VIDÉO - Gilets jaunes à Paris : l'Arc de Triomphe tagué, Edouard Philippe "choqué"

Politique
RÉACTION - Durant les violents heurts qui ont eu lieu sur les Champs-Élysées au cours de la mobilisation des "Gilets jaunes", l'Arc de Triomphe a fait les frais de ses échauffourées. Certains manifestants ont vandalisé le monument sous lequel repose le Soldat inconnu.

C'est une des images qui va marquer la manifestation du 1er décembre. Au cours de la matinée d'échauffourées samedi, l'Arc de Triomphe a été dégradé après que des Gilets jaunes se sont installés sous le monument avant d'en être délogés par les forces de l'ordre. Entre temps, certains individus ont eu le temps de le vandaliser. "Les Gilets jaunes triompheront" ou "Macron démission", pouvait-on notamment lire à la mi-journée sur des images qui ont fait le tour des réseaux sociaux. "Inadmissible et lamentable", pour certains, "pathétique et insupportable" pour d'autres, les dégradations ont été dénoncées par de nombreux internautes, d'aucuns interrogent : "dans quel monde vit-on ?".

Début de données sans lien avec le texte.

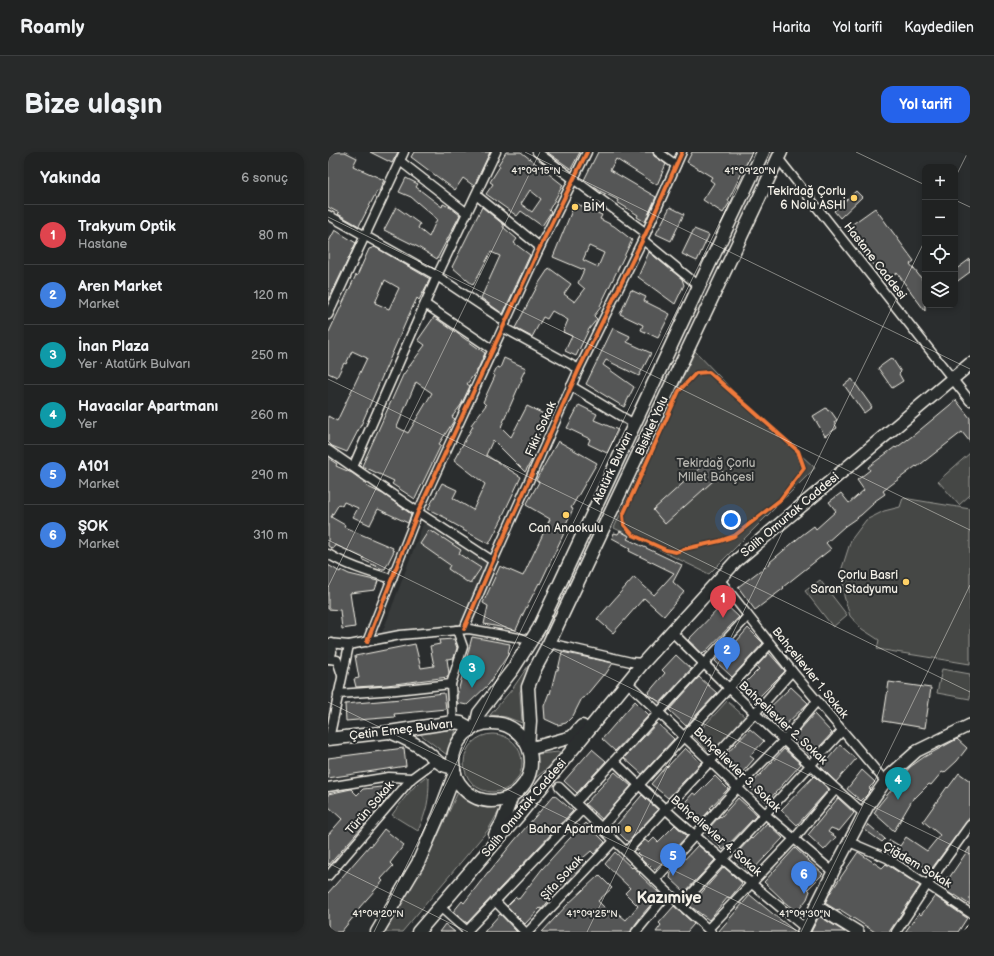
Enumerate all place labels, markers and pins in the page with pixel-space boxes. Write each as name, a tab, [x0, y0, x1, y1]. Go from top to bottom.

"Au risque de paraître vieux jeu, je veux dire combien j'ai été choqué", a également condamné Edouard Philippe, depuis la préfecture de police de Paris ce samedi à la mi-journée. Le Premier ministre a condamné la "mise en cause de symboles qui sont les symboles de la France", évoquant les violents heurts sur les Champs-Élysées en marge de la mobilisation des "gilets jaunes". "Je ne me satisfais pas de ces images elles me choquent" a-t-il poursuivi, après avoir détailler la nature de ces mises en cause, à savoir "le fait que l'Arc de triomphe ait été tagué" et "qu’autour du tombeau du Soldat inconnu, une manifestation violente puisse avoir lieu". 

Rien ne sera excusé à "ceux qui viennent dans la seule volonté de casser"

Et de poursuivre : "nous sommes déterminés à faire en sorte que dans le respect de la loi ces manifestations puissent être pacifiques et que rien ne soit excusé à ceux qui ne viennent sur place que dans la seule volonté de casser, de provoquer les forces de l'ordre, de porter soit un discours révolutionnaire, soit des préoccupations qui n'ont rien à voir avec les questions qui ont été évoquées par  le Président de la République et que le gouvernement entend régler."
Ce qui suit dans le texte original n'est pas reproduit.